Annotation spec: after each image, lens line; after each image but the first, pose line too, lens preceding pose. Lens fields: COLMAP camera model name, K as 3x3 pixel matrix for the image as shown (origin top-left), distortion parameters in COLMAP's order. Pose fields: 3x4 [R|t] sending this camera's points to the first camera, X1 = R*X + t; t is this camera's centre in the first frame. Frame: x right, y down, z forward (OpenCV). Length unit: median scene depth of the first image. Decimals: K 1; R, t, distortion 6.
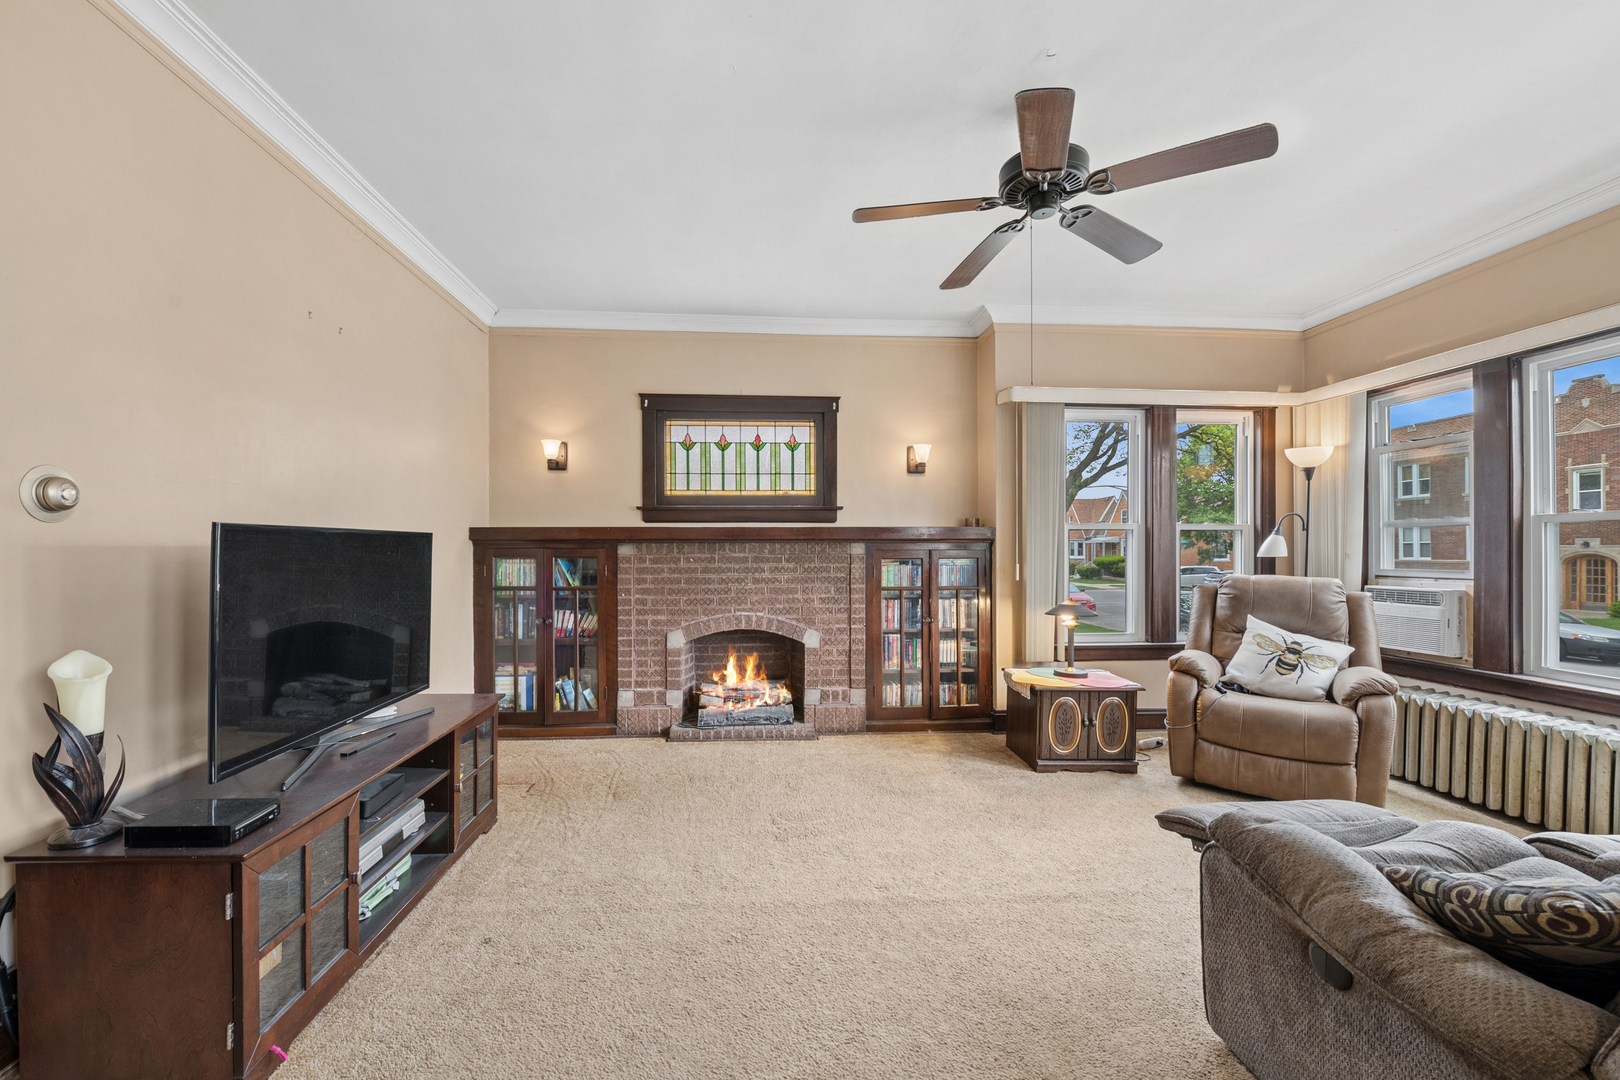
lens RADIAL K [[657.9, 0, 767.9], [0, 657.9, 552.9], [0, 0, 1]] dist [-0.001270, -0.002181]
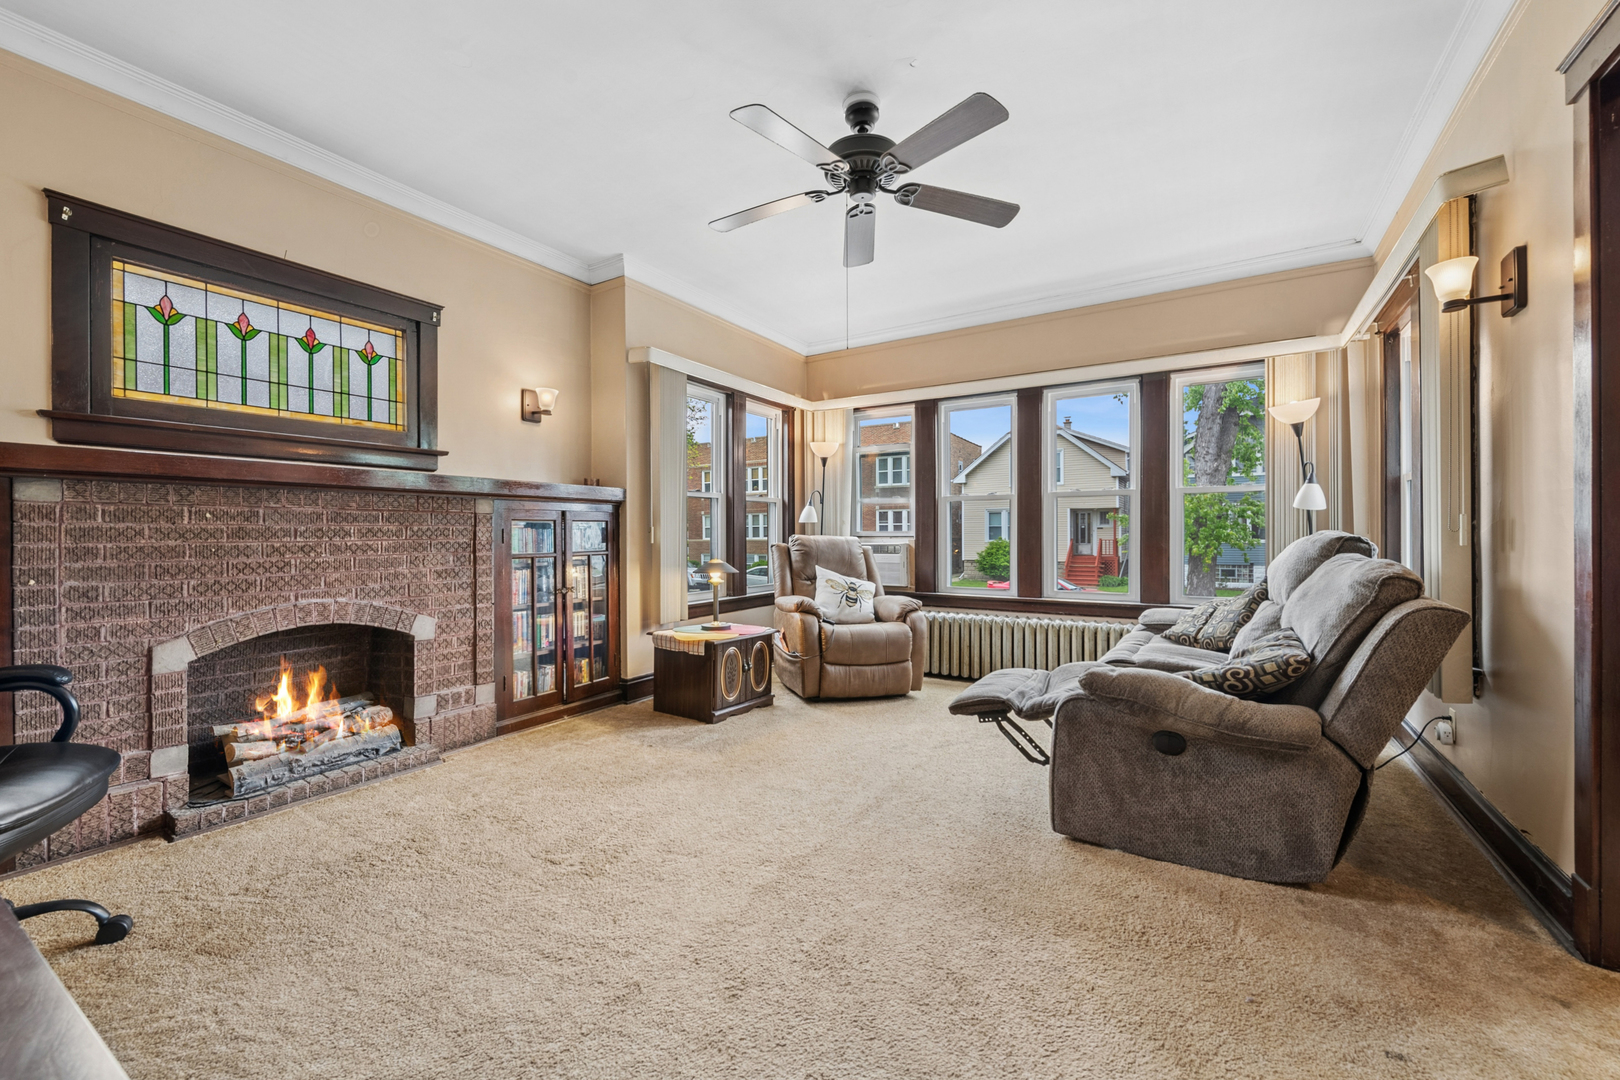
lens RADIAL K [[657.9, 0, 807.0], [0, 657.9, 539.2], [0, 0, 1]] dist [-0.001270, -0.002181]
pose [[0.565181, -0.005367, 0.824949, -0.297394], [0.003546, 0.999985, 0.004076, 0.031412], [-0.824959, 0.000622, 0.565192, 0.238964]]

++++++

Would you retype the listing above exactly, omitting its pictures?

(Answer box)
Annotation spec: after each image, lens line; after each image but the first, pose line too, lens preceding pose. Lens fields: COLMAP camera model name, K as 3x3 pixel matrix for the image as shown (origin top-left), distortion parameters in COLMAP's order. Pose fields: 3x4 [R|t] sending this camera's points to the first camera, X1 = R*X + t; t is this camera's centre in the first frame. Frame: x right, y down, z forward (OpenCV). Length unit: median scene depth of the first image. Decimals: K 1; R, t, distortion 6.
lens RADIAL K [[657.9, 0, 767.9], [0, 657.9, 552.9], [0, 0, 1]] dist [-0.001270, -0.002181]
lens RADIAL K [[657.9, 0, 807.0], [0, 657.9, 539.2], [0, 0, 1]] dist [-0.001270, -0.002181]
pose [[0.565181, -0.005367, 0.824949, -0.297394], [0.003546, 0.999985, 0.004076, 0.031412], [-0.824959, 0.000622, 0.565192, 0.238964]]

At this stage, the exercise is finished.